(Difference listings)
###

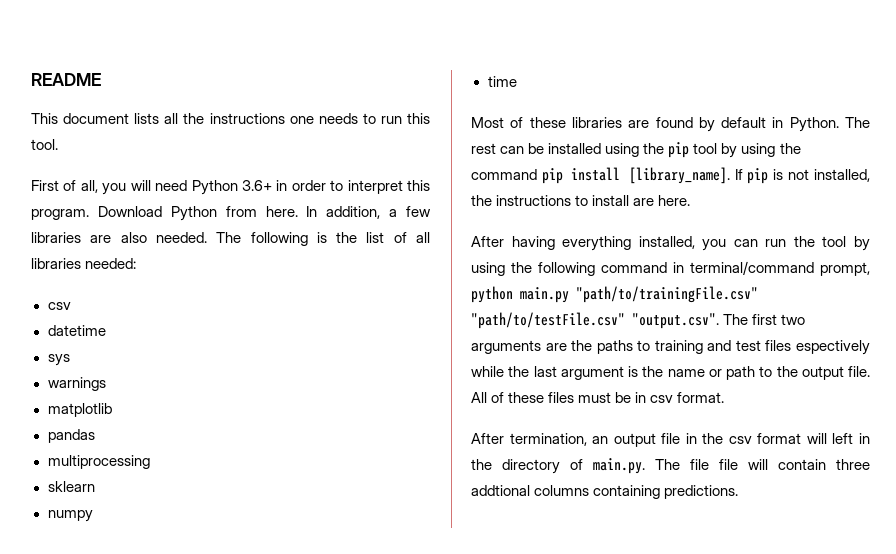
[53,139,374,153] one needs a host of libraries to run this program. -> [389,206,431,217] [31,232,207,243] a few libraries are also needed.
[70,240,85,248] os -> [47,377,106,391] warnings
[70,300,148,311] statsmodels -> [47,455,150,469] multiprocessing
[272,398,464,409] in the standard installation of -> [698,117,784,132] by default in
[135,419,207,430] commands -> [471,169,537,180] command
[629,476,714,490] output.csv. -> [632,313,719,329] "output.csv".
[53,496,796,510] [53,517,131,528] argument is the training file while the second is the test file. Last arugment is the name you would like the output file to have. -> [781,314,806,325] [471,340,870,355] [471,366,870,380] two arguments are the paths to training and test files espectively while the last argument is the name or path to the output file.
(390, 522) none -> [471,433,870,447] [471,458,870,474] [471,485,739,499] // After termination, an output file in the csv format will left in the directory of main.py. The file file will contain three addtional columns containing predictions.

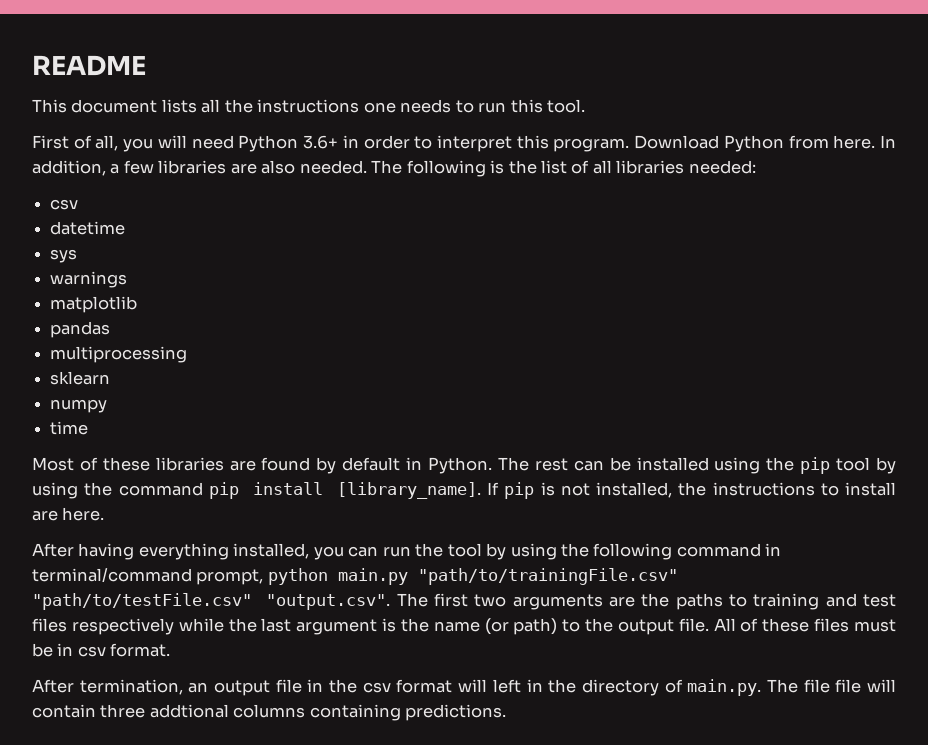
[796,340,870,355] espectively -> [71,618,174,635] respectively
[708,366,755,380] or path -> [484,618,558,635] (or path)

###

Activity
With the pictures removed, copy the data above word for word.

Output of the task
[53,139,374,153] one needs a host of libraries to run this program. -> [389,206,431,217] [31,232,207,243] a few libraries are also needed.
[70,240,85,248] os -> [47,377,106,391] warnings
[70,300,148,311] statsmodels -> [47,455,150,469] multiprocessing
[272,398,464,409] in the standard installation of -> [698,117,784,132] by default in
[135,419,207,430] commands -> [471,169,537,180] command
[629,476,714,490] output.csv. -> [632,313,719,329] "output.csv".
[53,496,796,510] [53,517,131,528] argument is the training file while the second is the test file. Last arugment is the name you would like the output file to have. -> [781,314,806,325] [471,340,870,355] [471,366,870,380] two arguments are the paths to training and test files espectively while the last argument is the name or path to the output file.
(390, 522) none -> [471,433,870,447] [471,458,870,474] [471,485,739,499] // After termination, an output file in the csv format will left in the directory of main.py. The file file will contain three addtional columns containing predictions.

[796,340,870,355] espectively -> [71,618,174,635] respectively
[708,366,755,380] or path -> [484,618,558,635] (or path)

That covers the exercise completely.